Текст документа:
К. МАННГЕЙМ*. КОНТРОЛЬ НАД КОЛЛЕКТИВНЫМ БЕССОЗНАТЕЛЬНЫМ КАК ПРОБЛЕМА НАШЕГО ВРЕМЕНИ
Проявление проблемы многообразия стилей мышления, возникших в процессе научного развития, и обнаружение скрытых ранее мотивов коллективного бессознательного – лишь один аспект духовного брожения, характерного для нашего времени. Невзирая на демократизацию знания, намеченные нами выше философские, психологические и социологические проблемы по-прежнему ограничивались рамками сравнительно небольшой группы интеллектуалов, которые стали видеть в этом интеллектуальном беспокойстве привилегию своей профессии; его в самом деле можно было бы считать специфическим свойством этой группы, если бы с ростом демократизации в политическую и философскую дискуссию не были втянуты все слои общества.
Корни этой дискуссии интеллектуалов глубоко уходят в ситуацию общества в целом. Занимающие их проблемы во многих отношениях составляют не что иное, как сублимированную интенсификацию и утонченную рационализацию того социального и духовного кризиса, который по существу охватил все общество. Крах объективного представления о мире, гарантом которого являлась в средние века церковь, ощущался даже самым примитивным сознанием. То, вокруг чего шла выраженная в рациональной терминологии борьба философов, массы воспринимали в форме религиозного конфликта.
Когда многочисленные церкви вытеснили единую доктринальную систему, гарантированную откровением, систему, способную объяснить все существенные явления аграрного статичного мира, когда прежнюю мировую религию сменило множество мелких сект, – души простых людей были охвачены смятением, близким тому, которое на философском уровне испытывали интеллектуалы, ставя проблему сосуществования множества теорий действительности и знания.

Перечень записей:
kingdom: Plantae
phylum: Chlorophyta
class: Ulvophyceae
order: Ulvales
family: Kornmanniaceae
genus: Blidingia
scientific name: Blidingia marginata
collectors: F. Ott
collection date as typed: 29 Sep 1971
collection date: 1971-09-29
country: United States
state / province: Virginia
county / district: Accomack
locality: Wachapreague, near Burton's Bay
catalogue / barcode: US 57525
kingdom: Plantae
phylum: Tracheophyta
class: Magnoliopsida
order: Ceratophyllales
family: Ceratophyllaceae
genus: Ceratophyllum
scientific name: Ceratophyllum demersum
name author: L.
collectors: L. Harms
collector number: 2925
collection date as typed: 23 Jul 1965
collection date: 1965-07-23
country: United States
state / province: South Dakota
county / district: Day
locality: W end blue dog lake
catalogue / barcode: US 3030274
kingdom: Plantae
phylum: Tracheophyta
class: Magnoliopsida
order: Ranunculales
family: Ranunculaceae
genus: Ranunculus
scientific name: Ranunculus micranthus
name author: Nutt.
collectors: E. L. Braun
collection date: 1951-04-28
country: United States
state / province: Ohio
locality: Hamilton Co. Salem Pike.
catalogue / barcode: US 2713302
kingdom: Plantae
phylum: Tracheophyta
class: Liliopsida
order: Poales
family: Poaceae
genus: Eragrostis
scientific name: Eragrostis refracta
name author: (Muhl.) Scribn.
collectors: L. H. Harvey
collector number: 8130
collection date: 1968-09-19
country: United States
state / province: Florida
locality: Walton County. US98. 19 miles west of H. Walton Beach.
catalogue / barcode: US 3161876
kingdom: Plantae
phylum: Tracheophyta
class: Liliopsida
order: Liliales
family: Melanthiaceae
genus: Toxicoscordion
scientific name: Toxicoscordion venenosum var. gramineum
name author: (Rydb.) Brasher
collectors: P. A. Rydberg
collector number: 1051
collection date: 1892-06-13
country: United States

Задания:
A) Определите, согласуются ли с фрагментом о коллективном бессознательном следующие утверждения: (i) в средние века гарантом объективного представления о мире являлась церковь; (ii) массы воспринимали борьбу философов в форме научного спора; (iii) прежнюю мировую религию сменила единая крупная церковь. На каждое утверждение ответьте «да» или «нет» и приведите точную цитату из текста, которая это подтверждает.
B) Воспроизведите дословно строки записей начиная со строки, содержащей «scientific name: Toxicoscordion», и до конца записей, включая обе границы.

Ответы:
A)
(i) Да: «гарантом которого являлась в средние века церковь».
(ii) Нет: «массы воспринимали в форме религиозного конфликта».
(iii) Нет: «когда прежнюю мировую религию сменило множество мелких сект».

B)
scientific name: Toxicoscordion venenosum var. gramineum
name author: (Rydb.) Brasher
collectors: P. A. Rydberg
collector number: 1051
collection date: 1892-06-13
country: United States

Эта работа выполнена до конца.